The UK is set to rejoin the Erasmus scheme, the BBC understands, five years after announcing it would end its participation as part of a deal to leave the European Union.
Through the scheme the EU provides funding for people to study, train or volunteer in other European countries for up to a year.
The UK replaced it with its own Turing scheme in 2021, which funds similar placements worldwide.
The government said it would not comment on ongoing talks. Ministers are expected to make an announcement on Wednesday.
Prime Minister Sir Keir Starmer had suggested in May that a youth mobility scheme could be part of a new deal with the EU.
UK students will be able to participate in the Erasmus scheme from January 2027, the BBC understands.
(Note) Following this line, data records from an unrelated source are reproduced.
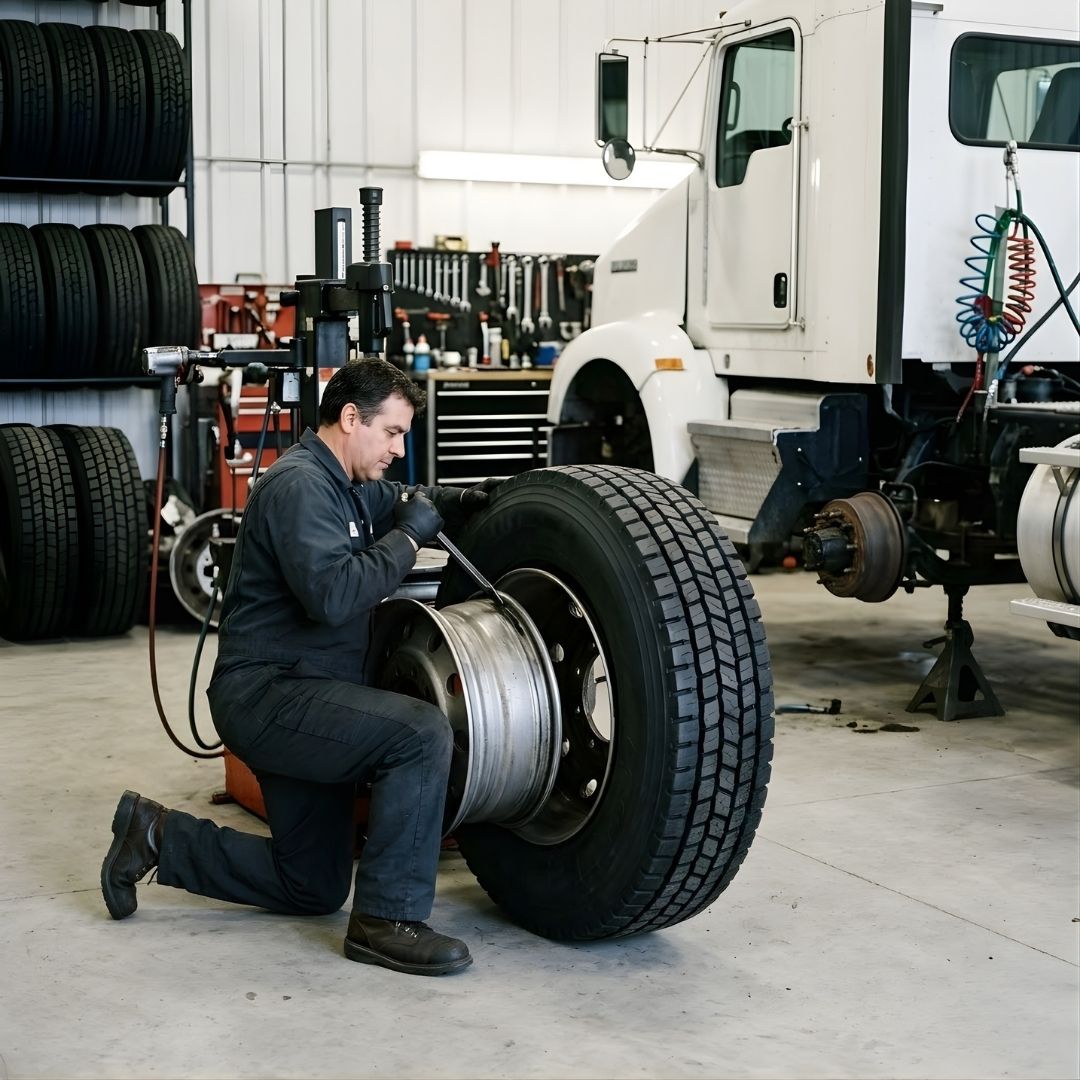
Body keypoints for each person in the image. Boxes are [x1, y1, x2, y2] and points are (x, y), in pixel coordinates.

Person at [101, 358, 501, 977]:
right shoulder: (300, 486)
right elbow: (335, 595)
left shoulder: (346, 483)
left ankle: (154, 836)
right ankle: (386, 921)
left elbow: (402, 499)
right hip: (268, 695)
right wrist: (406, 538)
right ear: (351, 418)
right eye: (393, 433)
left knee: (312, 883)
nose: (399, 448)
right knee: (421, 734)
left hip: (308, 695)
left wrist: (463, 501)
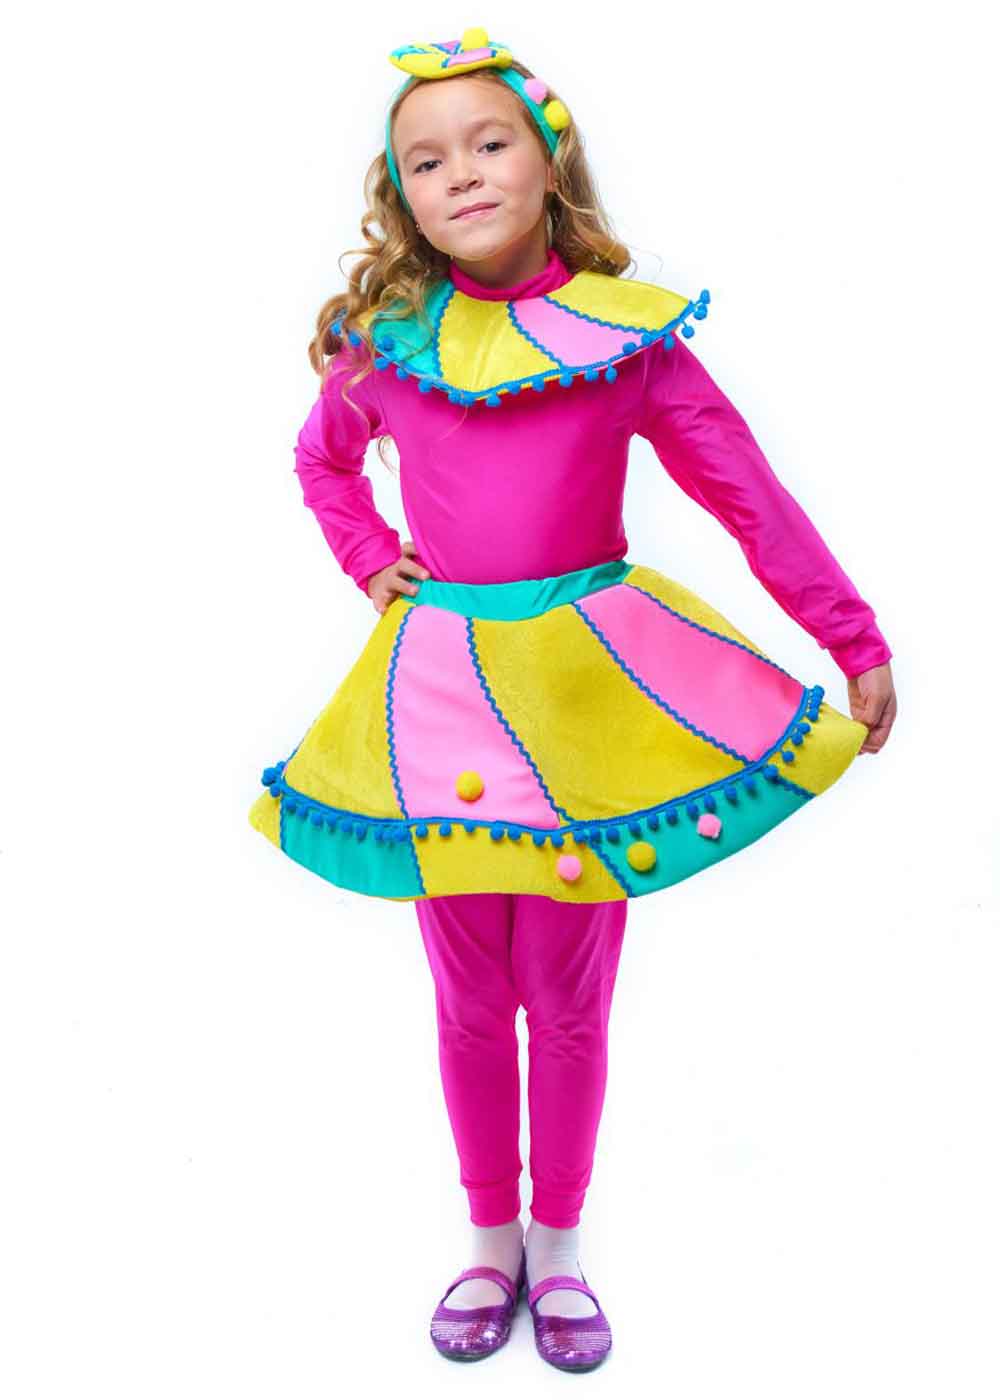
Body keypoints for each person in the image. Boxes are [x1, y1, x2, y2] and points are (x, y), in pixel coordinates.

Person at [248, 28, 897, 1371]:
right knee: (468, 996)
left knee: (569, 994)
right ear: (401, 194)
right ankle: (489, 1240)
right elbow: (322, 466)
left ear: (549, 160)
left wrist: (850, 633)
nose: (462, 174)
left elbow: (747, 492)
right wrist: (372, 558)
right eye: (427, 161)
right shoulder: (390, 345)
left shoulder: (626, 341)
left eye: (490, 142)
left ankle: (559, 1245)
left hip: (592, 700)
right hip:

Alex Stanley, from the National Union of Students (NUS), said it was “fantastic that another generation of students will be able to be part of the Erasmus programme”, adding that it would represent a “huge win for the student movement”.
“Students have been campaigning to rejoin Erasmus from the day we left,” he said.
The Erasmus scheme, named after the Dutch Renaissance theologian, was scrapped in the UK in December 2020, when the government announced its post-Brexit trade deal with the EU.
Boris Johnson, the then-prime minister, said it was a “tough decision” but the scheme had become “extremely expensive”.
He said it would be replaced by the Turing scheme – named after British mathematician and codebreaker Alan Turing – which has operated since then.
Both schemes are open not just to university students, but also to people doing vocational courses, as well as apprentices and people training at college or school.
In 2020, the last year in which the UK participated in Erasmus, the scheme received €144m (£126m) of EU funding for 55,700 people to take part in Erasmus projects overall.
The UK sent out 9,900 students and trainees to other countries as part of the scheme that year, while 16,100 came the other way.
Glasgow, Bristol and Edinburgh were the three universities to send the most students, with Spain, France and Germany being the most popular destinations for UK students.
In the 2024/25 academic year, the Turing scheme had £105m of funding, which paid for 43,200 placements, with 24,000 of those being in higher education, 12,100 in further education and 7,000 in schools.
The majority (38,000) of students were from England, with 2,900 from Scotland, 1,000 from Wales and 1,200 from Northern Ireland.
Ministers who introduced the Turing scheme in 2021 said it was designed to benefit more people from disadvantaged backgrounds and provide greater support for travel costs than the Erasmus scheme did.
It is not yet clear what will happen to the Turing scheme once Erasmus is reintroduced for UK students.
Welcoming the news that Erasmus was returning, Liberal Democrat universities spokesman Ian Sollom said it was a “moment of real opportunity and a clear step towards repairing the disastrous Conservative Brexit deal”.